Eliminate redundant efforts
Data warehouses are becoming more complex as they expand across legacy and new data sources.
"Data warehouse analysts help bridge the gap between the complexities of these large data sets and the business itself," said Craig Kelly, vice president of analytics at Syntax, a cloud ERP provider.
A data warehouse analyst can create, maintain and expand use and consumption of data within data warehouses, removing barriers that would otherwise prohibit business users from accessing necessary data.
Although most companies have Excel-savvy employees who can get by with extensive spreadsheets, that is not scalable or cost-effective. A data warehouse can consolidate data that helps uncover valuable business insights in a high-integrity, high-performance manner that helps to eliminate redundant efforts across data consumers.
Different from traditional database analysts
Paul Scott-Murphy, CTO at WANdisco, a cloud data migration service, said specializations of traditional data analyst roles are inevitable with the growth of data warehouses. As the enterprise data warehouse expands, the skill sets needed to feed them, manage schemas and their evolution, and translate data-driven business requirements to analytics are increasingly in demand.
The key difference with traditional database analyst roles is that the data warehouse analyst fulfills a different function to application-specific data sets used by transactional systems. In addition, modern approaches to data intelligence have changed with the emergence of machine learning and AI capabilities.
Keeping the swamps at bay
Early data warehouse projects sometimes became data swamps or data silos due to the lack of best practices, said Ravi Hulasi, chief cloud evangelist at Tamr, a master data management platform. A data warehouse analyst can set up data crawlers and catalogs to help teams understand the usability of data assets for new projects.

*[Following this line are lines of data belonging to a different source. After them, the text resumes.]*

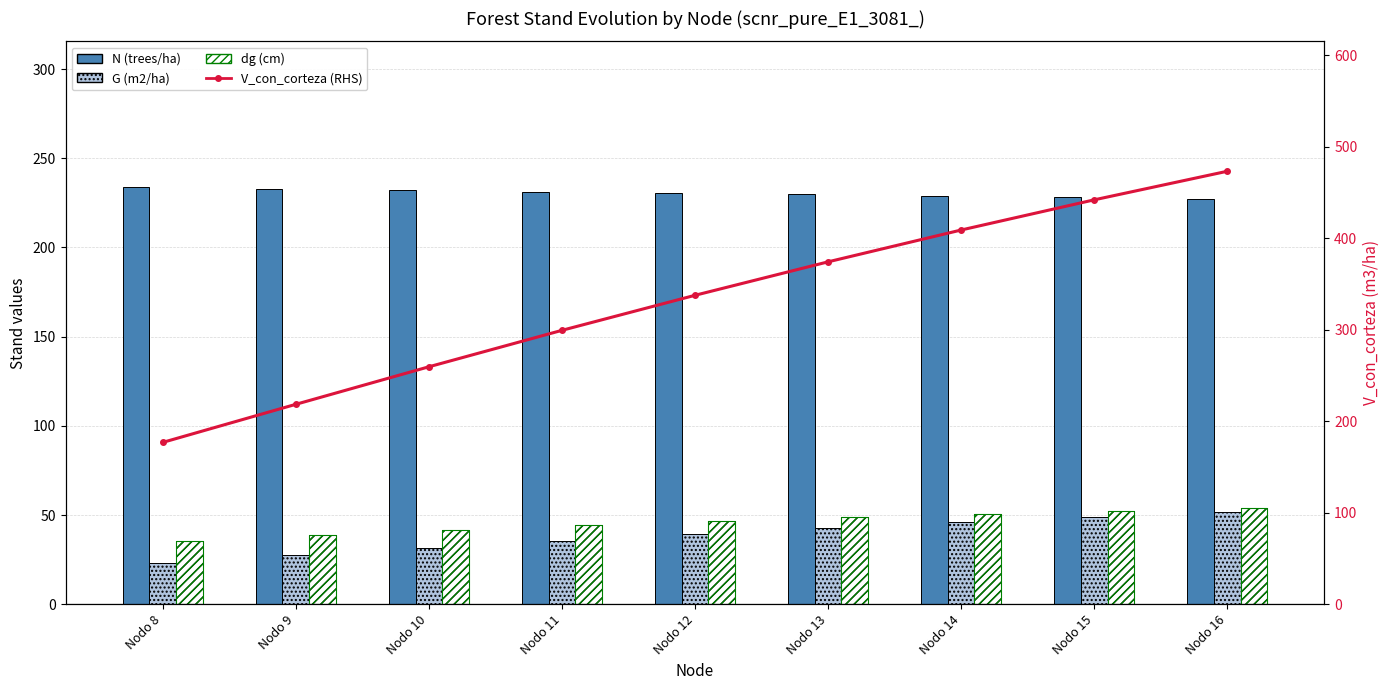

Does the chart contain stacked bars?

No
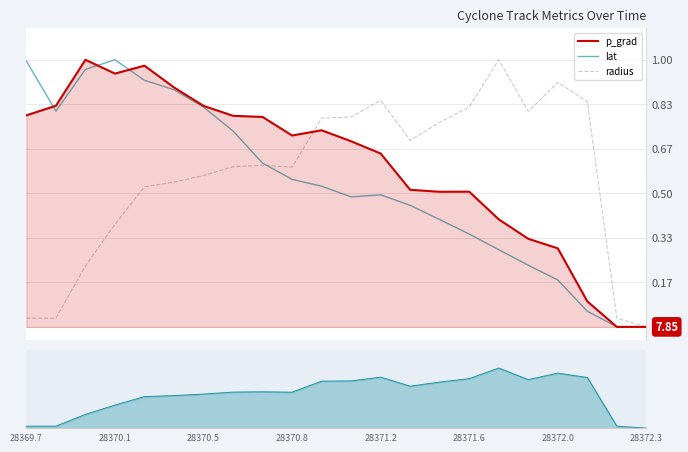

What is the greatest value displayed?

1.0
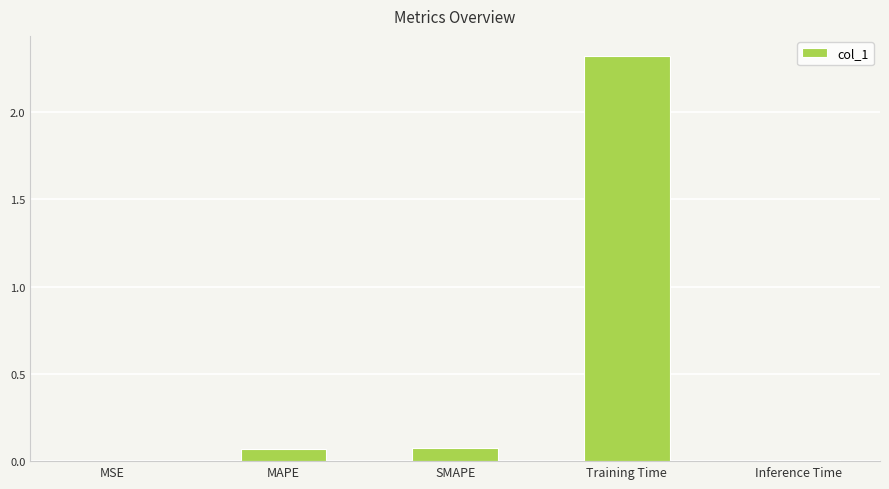

Which has a higher value, SMAPE or Inference Time?

SMAPE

Hulasi often sees data warehouse analysts working alongside system analysts, database administrators, data engineers and other IT roles on the tech side. Their internal customer is often an operations engineer, data scientist or business analyst. These customers rely on the warehouse analyst for insights into how data fits their needs.
Taming data sprawl
A data warehouse analyst can also help organizations mitigate the explosion of data growth as organizations capture and combine data in new ways. Rebecca Kelly, technical evangelist at Kx, an operational intelligence platform used in financial trading, has seen many organizations underestimate the way data can spawn more data.

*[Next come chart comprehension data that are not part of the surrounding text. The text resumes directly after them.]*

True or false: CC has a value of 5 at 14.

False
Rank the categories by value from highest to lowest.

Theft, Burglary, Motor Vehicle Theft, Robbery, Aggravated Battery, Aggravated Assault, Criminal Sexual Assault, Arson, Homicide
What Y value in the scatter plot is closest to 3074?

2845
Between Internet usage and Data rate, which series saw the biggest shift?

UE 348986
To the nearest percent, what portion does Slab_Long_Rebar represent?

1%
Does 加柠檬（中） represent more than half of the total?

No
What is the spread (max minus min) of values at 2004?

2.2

Kelly said the biggest value of data warehouse analysts is simplifying the process of capturing the data needed to answer business questions such as how to improve the trade lifecycle. For example, data warehouse analysts could set up a data warehouse to capture the entry and exit times for trades within internal applications so bottlenecks could be identified for improvement in a financial trading situation.
Skills and responsibilities
At the minimum, a data warehouse analyst job description includes skills around databases, ETL tools, BI tools and statistics. Some companies may also look for candidates familiar with specific modern data warehousing technologies and analytics tools.

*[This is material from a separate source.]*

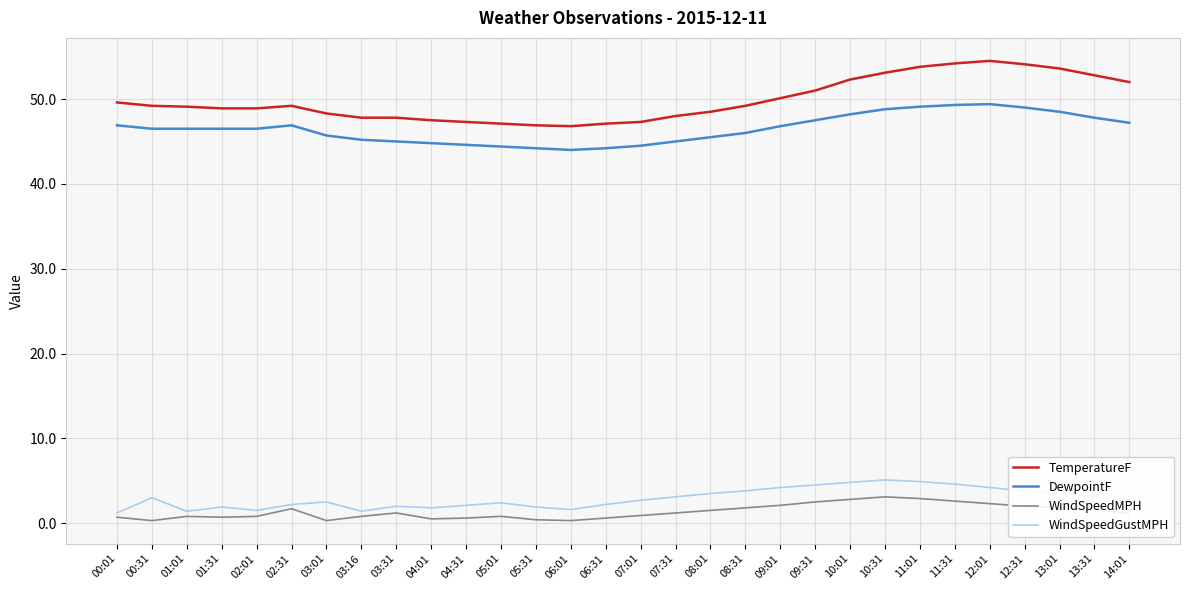

What value does the WindSpeedMPH series have at 02:01?

0.8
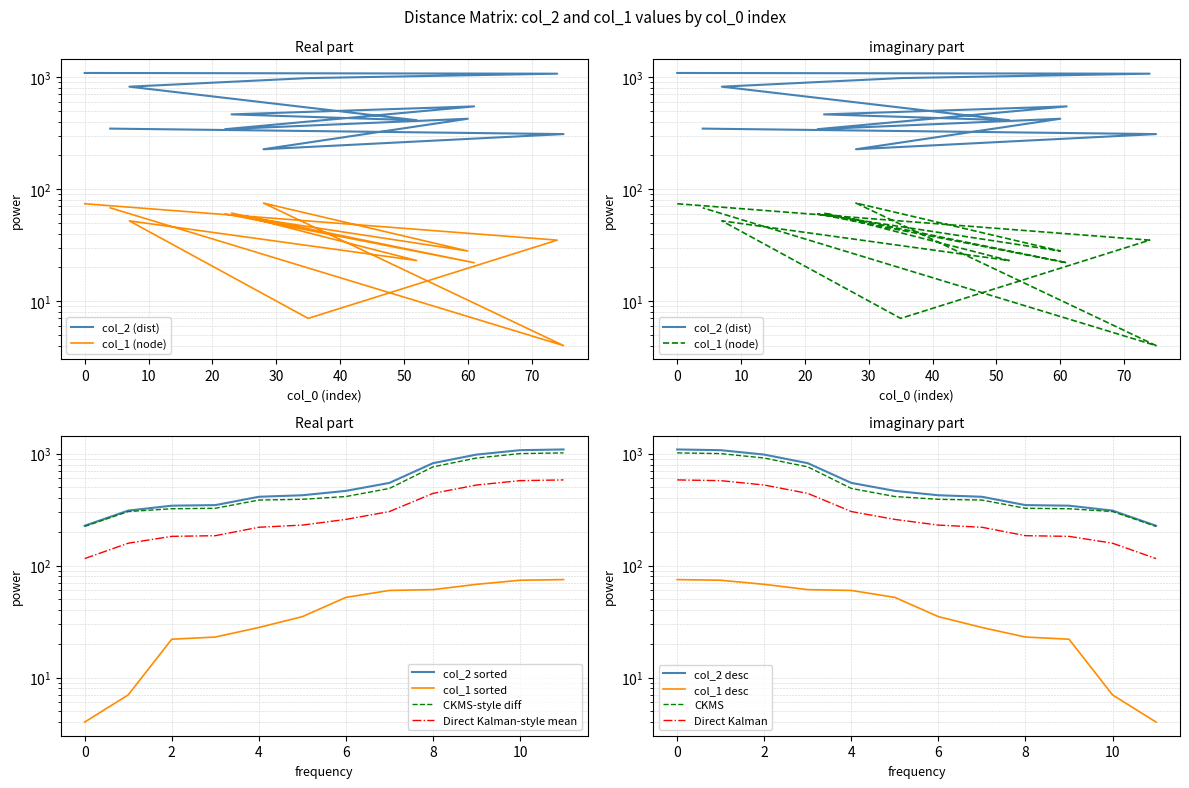

True or false: col_1 and col_2 cross at least once.

False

Many data warehouse analysts find themselves as the primary owner of one or more data warehouses internally. Kelly said typical responsibilities include ensuring the security, integrity and access to this data within the organization. They also prepare reports and analyses using this data for the business.
Data warehouse analysts are also responsible for planning, executing and managing how the data sets an organization has access to are collected, managed, analyzed and mined, Scott-Murphy said. All of this must be in support of business requirements, so they play a role between the business and developers to interpret, evaluate and guide what can be done with data.
An excellent data warehouse analyst understands what the business needs to achieve, how data can help reach those goals and how technology can be employed to those ends.
"An exceptional data warehouse analyst looks beyond the boundaries of their organization and their organization's data to influence and expand the limits of what is possible," Scott-Murphy said.